**DATA PROVIDED**
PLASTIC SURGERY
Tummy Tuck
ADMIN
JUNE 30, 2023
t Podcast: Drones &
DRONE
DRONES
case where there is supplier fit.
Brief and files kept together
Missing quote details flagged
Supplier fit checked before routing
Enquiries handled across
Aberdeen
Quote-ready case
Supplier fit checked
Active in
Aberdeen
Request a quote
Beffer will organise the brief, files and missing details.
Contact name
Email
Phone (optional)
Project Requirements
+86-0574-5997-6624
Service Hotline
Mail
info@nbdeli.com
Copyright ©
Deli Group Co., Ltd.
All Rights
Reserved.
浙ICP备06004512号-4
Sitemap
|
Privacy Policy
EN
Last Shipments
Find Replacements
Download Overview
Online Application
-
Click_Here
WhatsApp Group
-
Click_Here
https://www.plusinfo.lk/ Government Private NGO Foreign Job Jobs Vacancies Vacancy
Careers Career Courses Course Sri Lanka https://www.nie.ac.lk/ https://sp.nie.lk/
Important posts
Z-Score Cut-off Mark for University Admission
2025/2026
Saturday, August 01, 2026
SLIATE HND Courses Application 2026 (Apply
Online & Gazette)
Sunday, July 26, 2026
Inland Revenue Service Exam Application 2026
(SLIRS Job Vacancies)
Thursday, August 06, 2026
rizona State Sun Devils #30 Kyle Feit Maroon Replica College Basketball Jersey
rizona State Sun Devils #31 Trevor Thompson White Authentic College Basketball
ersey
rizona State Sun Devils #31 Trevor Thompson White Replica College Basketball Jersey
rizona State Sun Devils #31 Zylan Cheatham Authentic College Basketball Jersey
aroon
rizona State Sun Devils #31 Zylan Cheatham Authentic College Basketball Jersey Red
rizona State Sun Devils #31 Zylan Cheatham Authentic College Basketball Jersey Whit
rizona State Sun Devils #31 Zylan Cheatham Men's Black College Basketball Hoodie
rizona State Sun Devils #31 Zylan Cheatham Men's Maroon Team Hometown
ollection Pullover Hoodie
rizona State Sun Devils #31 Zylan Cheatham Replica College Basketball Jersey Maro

**EXERCISE OBJECTIVE**
Could you copy the full listing above line for line, without changing a single character?

**ANSWER TO THIS PROBLEM**
PLASTIC SURGERY
Tummy Tuck
ADMIN
JUNE 30, 2023
t Podcast: Drones &
DRONE
DRONES
case where there is supplier fit.
Brief and files kept together
Missing quote details flagged
Supplier fit checked before routing
Enquiries handled across
Aberdeen
Quote-ready case
Supplier fit checked
Active in
Aberdeen
Request a quote
Beffer will organise the brief, files and missing details.
Contact name
Email
Phone (optional)
Project Requirements
+86-0574-5997-6624
Service Hotline
Mail
info@nbdeli.com
Copyright ©
Deli Group Co., Ltd.
All Rights
Reserved.
浙ICP备06004512号-4
Sitemap
|
Privacy Policy
EN
Last Shipments
Find Replacements
Download Overview
Online Application
-
Click_Here
WhatsApp Group
-
Click_Here
https://www.plusinfo.lk/ Government Private NGO Foreign Job Jobs Vacancies Vacancy
Careers Career Courses Course Sri Lanka https://www.nie.ac.lk/ https://sp.nie.lk/
Important posts
Z-Score Cut-off Mark for University Admission
2025/2026
Saturday, August 01, 2026
SLIATE HND Courses Application 2026 (Apply
Online & Gazette)
Sunday, July 26, 2026
Inland Revenue Service Exam Application 2026
(SLIRS Job Vacancies)
Thursday, August 06, 2026
rizona State Sun Devils #30 Kyle Feit Maroon Replica College Basketball Jersey
rizona State Sun Devils #31 Trevor Thompson White Authentic College Basketball
ersey
rizona State Sun Devils #31 Trevor Thompson White Replica College Basketball Jersey
rizona State Sun Devils #31 Zylan Cheatham Authentic College Basketball Jersey
aroon
rizona State Sun Devils #31 Zylan Cheatham Authentic College Basketball Jersey Red
rizona State Sun Devils #31 Zylan Cheatham Authentic College Basketball Jersey Whit
rizona State Sun Devils #31 Zylan Cheatham Men's Black College Basketball Hoodie
rizona State Sun Devils #31 Zylan Cheatham Men's Maroon Team Hometown
ollection Pullover Hoodie
rizona State Sun Devils #31 Zylan Cheatham Replica College Basketball Jersey Maro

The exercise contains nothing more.